Abstract
Introduction:
Sickle cell disease (SCD) is an inherited disorder affecting the beta-globin gene encoding the beta-globin subunit of a hemoglobin molecule. This leads to crescent shape or ‘sickling’ of the red blood cells. Triggers for ‘sickling’ like dehydration, infection, stress, or hypoxemia - can precipitate vaso-occlusion and result in sickle cell crisis due to blockage of blood flow by sickle cells to essentially any organ of the body. This often leads to frequent admissions for a ‘pain crisis’, acute chest syndrome, stroke, renal dysfunction. A previous retrospective audit at our institution underscored inpatient care distinction between patients on the hematology service as compared to general medicine service . To address these gaps in care, we created a standardized Adult Sickle Cell admission order set at our institution aimed at improving care for sickle cell patients.
Methods:
We performed a retrospective review of the usage of our ‘Adult sickle cell crisis admission’ order set between June 2024 and July 2025 at SUNY Upstate University Hospital. Data for usage was provided by our IT team using SlicerDicer after IRB waiver. Clinical data was extracted from EPIC EMR. The order set was created through a collaborative effort by hematologists at our institution and included medications like a reminder to reorder home hydroxyurea if appropriate, daily folic acid tablets, adjunct pain medications and options for opioid pain regimens, options for hypotonic and regular intravenous (IV) fluids to order on admission, labs on admission, daily labs some of which were pre-selected, quick access to order bowel regimens, deep vein thrombosis (DVT) prophylaxis and incentive spirometry. Time to adequate pain control was calculated (defined as time in hours from admission to a patient-reported pain score of 3 or lower on a numerical rating scale out of 10). Z score for proportions was used to calculate p values comparing our results to the prior institution audit (n=1404 patients)
Results:
The ‘Adult sickle cell crisis admission’ order set was used 25 times in this time period. The mean age was 32 years; 52% were male and 100% were of African American race. The median Charlson Deyo comorbidity index was 1 (vs 0 in the pre-intervention study). Mean length of hospital stay was 7 days (range 1 - 25 days), 4% of patients required ICU level of care (vs 3.8% in the pre-intervention study, p=0.96) and 3 other patients required ICU monitoring for ketamine infusion per institute policy. Time to adequate pain control was 69.2 hours. 76% of patients were placed on patient-controlled analgesia (PCA) on admission (vs 22% in the pre-intervention study, p=<0.0001). 100% of patients with home hydroxyurea had it resumed on admission, 100% of patients had a bowel regimen (vs 79.1% in the pre-intervention study, p=0.01), and 100% had a form of DVT prophylaxis ordered on admission (vs 73.9%% in the pre-intervention study, p=0.003). Moreover, 92% had incentive spirometry ordered on admission. 40% of patients had a pain service consultation during admission (vs 20.2% in the pre-intervention study, p=0.015), and 4% developed a new DVT/PE during admission. 96% had IV fluids ordered on admission (vs 94.8% in the pre-intervention study, p=0.787) with a mean rate of fluids of 113 ml/hour. The mean hemoglobin was 8.8 mg/dl on admission and 9.0 mg/dl on discharge.
Conclusion:
Our single institute study demonstrates improvement in sickle cell crisis quality of care measures especially with higher admission order metrics such as DVT prophylaxis, bowel regimen, IV fluids and usage of PCA for adequate pain control.
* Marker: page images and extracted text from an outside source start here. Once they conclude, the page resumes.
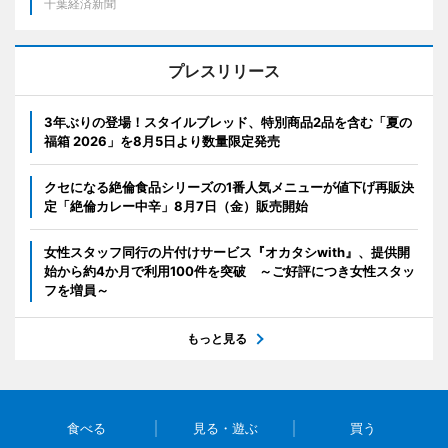
千葉経済新聞
プレスリリース
3年ぶりの登場！スタイルブレッド、特別商品2品を含む「夏の
福箱 2026」を8月5日より数量限定発売
クセになる絶倫食品シリーズの1番人気メニューが値下げ再販決
定「絶倫カレー中辛」8月7日（金）販売開始
女性スタッフ同行の片付けサービス『オカタシwith』、提供開
始から約4か月で利用100件を突破 ～ご好評につき女性スタッ
フを増員～
もっと見る
食べる
見る・遊ぶ
買う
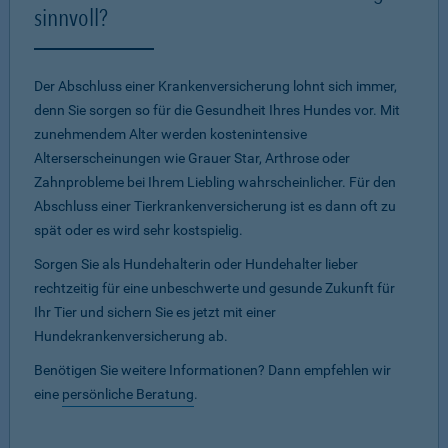
sinnvoll?
Der Abschluss einer Krankenversicherung lohnt sich immer,
denn Sie sorgen so für die Gesundheit Ihres Hundes vor. Mit
zunehmendem Alter werden kostenintensive
Alterserscheinungen wie Grauer Star, Arthrose oder
Zahnprobleme bei Ihrem Liebling wahrscheinlicher. Für den
Abschluss einer Tierkrankenversicherung ist es dann oft zu
spät oder es wird sehr kostspielig.
Sorgen Sie als Hundehalterin oder Hundehalter lieber
rechtzeitig für eine unbeschwerte und gesunde Zukunft für
Ihr Tier und sichern Sie es jetzt mit einer
Hundekrankenversicherung ab.
Benötigen Sie weitere Informationen? Dann empfehlen wir
eine
persönliche Beratung
.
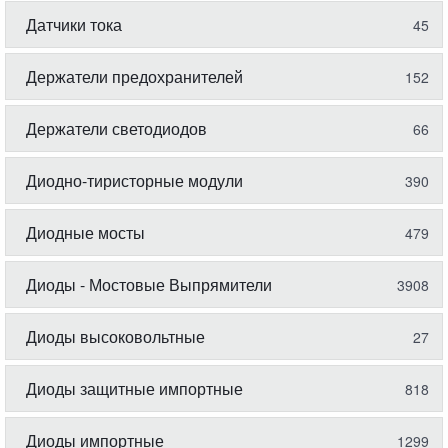
Датчики тока
45
Держатели предохранителей
152
Держатели светодиодов
66
Диодно-тиристорные модули
390
Диодные мосты
479
Диоды - Мостовые Выпрямители
3908
Диоды высоковольтные
27
Диоды защитные импортные
818
Диоды импортные
1299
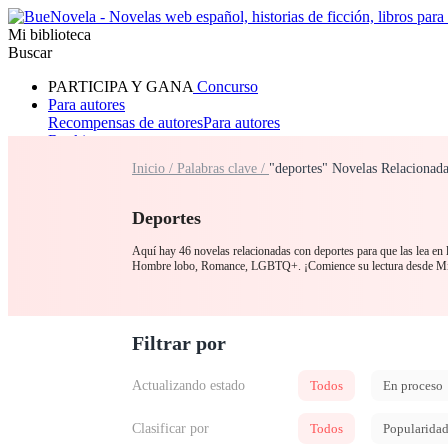
Mi biblioteca
Buscar
PARTICIPA Y GANA
Concurso
Para autores
Recompensas de autores
Para autores
Ranking
Navegar
Inicio /
Palabras clave /
"deportes" Novelas Relacionad
Novelas
Cuentos Cortos
Todos
Romance
Hombre lobo
Mafia
Sistema
Fantasía
Urbano
LG
Deportes
Aquí hay 46 novelas relacionadas con deportes para que las lea en 
Hombre lobo, Romance, LGBTQ+. ¡Comience su lectura desde Mi
Filtrar por
Actualizando estado
Todos
En proceso
Clasificar por
Todos
Popularida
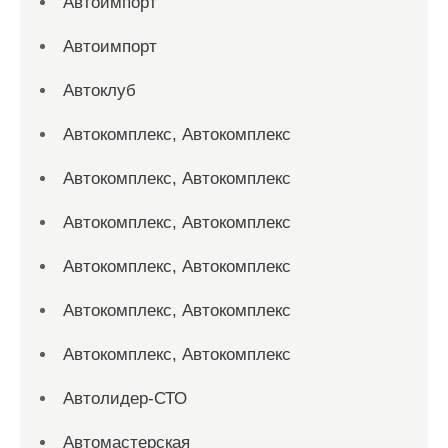
Автоимпорт
Автоимпорт
Автоклуб
Автокомплекс, Автокомплекс
Автокомплекс, Автокомплекс
Автокомплекс, Автокомплекс
Автокомплекс, Автокомплекс
Автокомплекс, Автокомплекс
Автокомплекс, Автокомплекс
Автолидер-СТО
Автомастерская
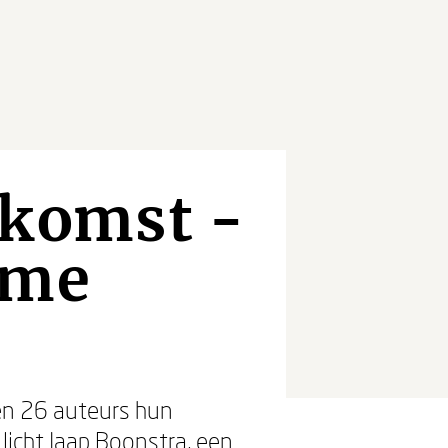
ekomst -
 me
n 26 auteurs hun
licht Jaap Boonstra, een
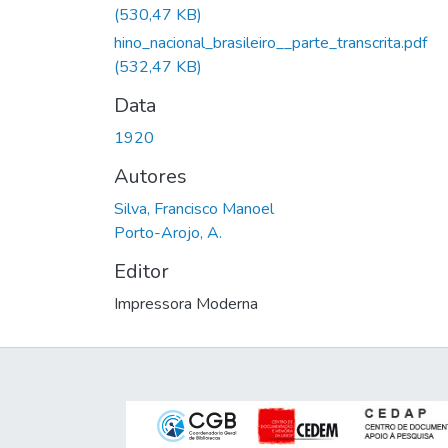
(530,47 KB)
hino_nacional_brasileiro__parte_transcrita.pdf
(532,47 KB)
Data
1920
Autores
Silva, Francisco Manoel
Porto-Arojo, A.
Editor
Impressora Moderna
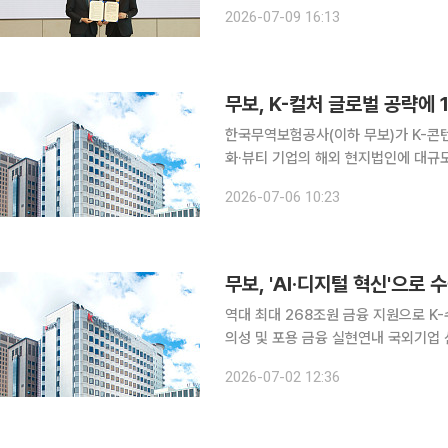
약식에는 이희근 포스코 대표이사, 이환
2026-07-09 16:13
협약은 올해 3월 KB국민은행이 포스코
무보, K-컬처 글로벌 공략에 
한국무역보험공사(이하 무보)가 K-콘
화·뷰티 기업의 해외 현지법인에 대규모 운전자금을 지원한다
산업에 집중됐던 중장기 금융지원의 
2026-07-06 10:23
평가다. 무보는 글로벌 지식재산권
무보, 'AI·디지털 혁신'으로
역대 최대 268조원 금융 지원으로 K
의성 및 포용 금융 실현연내 국외기업 
무역보험공사(이하 무보)가 ‘인공지능(
2026-07-02 12:36
을 견인하며 공공기관 경영실적평가에서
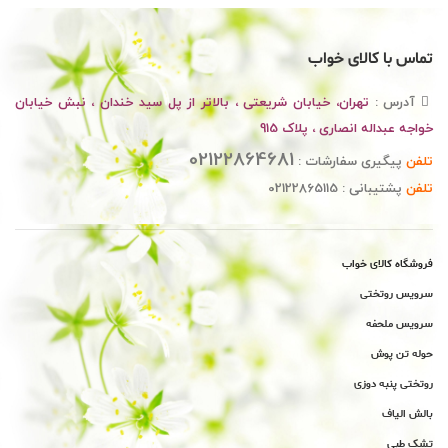
تماس با کالای خواب
آدرس :
تهران، خیابان شریعتی ، بالاتر از پل سید خندان ، نبش خیابان
خواجه عبداله انصاری ، پلاک 915
02122864681
تلفن
پیگیری سفارشات :
تلفن
پشتیبانی : 02122865115
فروشگاه کالای خواب
سرویس روتختی
سرویس ملحفه
حوله تن پوش
روتختی پنبه دوزی
بالش الیاف
تشک طبی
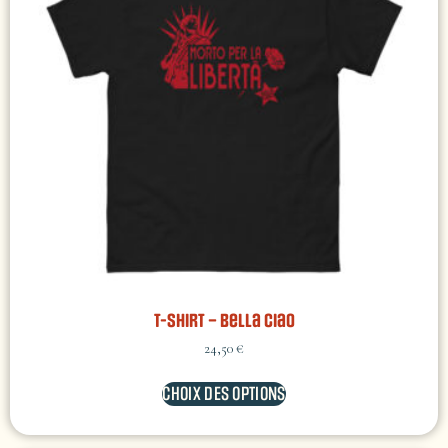
T-shirt – Bella Ciao
24,50
€
CHOIX DES OPTIONS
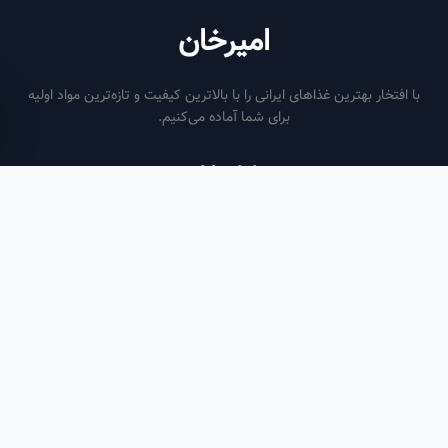
امیرخان
فتخار بهترین غذاهای ایرانی را با بالاترین کیفیت و تازه‌ترین مواد اولیه
برای شما آماده می‌کنیم.
ساعات کاری
هر روز از ساعت ۶ صبح تا ۹ شب
لینک‌های مفید
صفحه اصلی
سفارش سازمانی
مقالات
درباره ما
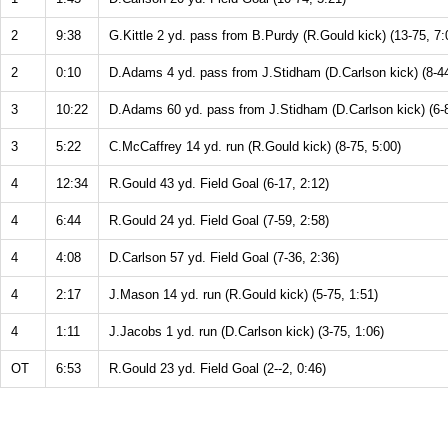
2
9:38
G.Kittle 2 yd. pass from B.Purdy (R.Gould kick) (13-75, 7:
2
0:10
D.Adams 4 yd. pass from J.Stidham (D.Carlson kick) (8-44
3
10:22
D.Adams 60 yd. pass from J.Stidham (D.Carlson kick) (6-8
3
5:22
C.McCaffrey 14 yd. run (R.Gould kick) (8-75, 5:00)
4
12:34
R.Gould 43 yd. Field Goal (6-17, 2:12)
4
6:44
R.Gould 24 yd. Field Goal (7-59, 2:58)
4
4:08
D.Carlson 57 yd. Field Goal (7-36, 2:36)
4
2:17
J.Mason 14 yd. run (R.Gould kick) (5-75, 1:51)
4
1:11
J.Jacobs 1 yd. run (D.Carlson kick) (3-75, 1:06)
OT
6:53
R.Gould 23 yd. Field Goal (2--2, 0:46)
There was no change in requirement of escalation to ICU level fo care and an increase in the mean duration on PCA post intervention. This single institution experience underscores the potential for distinction of sickle cell care between different providers and provides a standardized plan of care to optimize sickle cell inpatient care.1. Bou Zerdan M, Niforatos S, Ashok Kumar P, et al. Distinguishing the variances in patient care between hematologists and hospitalists for individuals with sickle cell disease hospitalized due to Vaso-occlusive crisis. Blood. 2023;142(Supplement 1):3675–3675.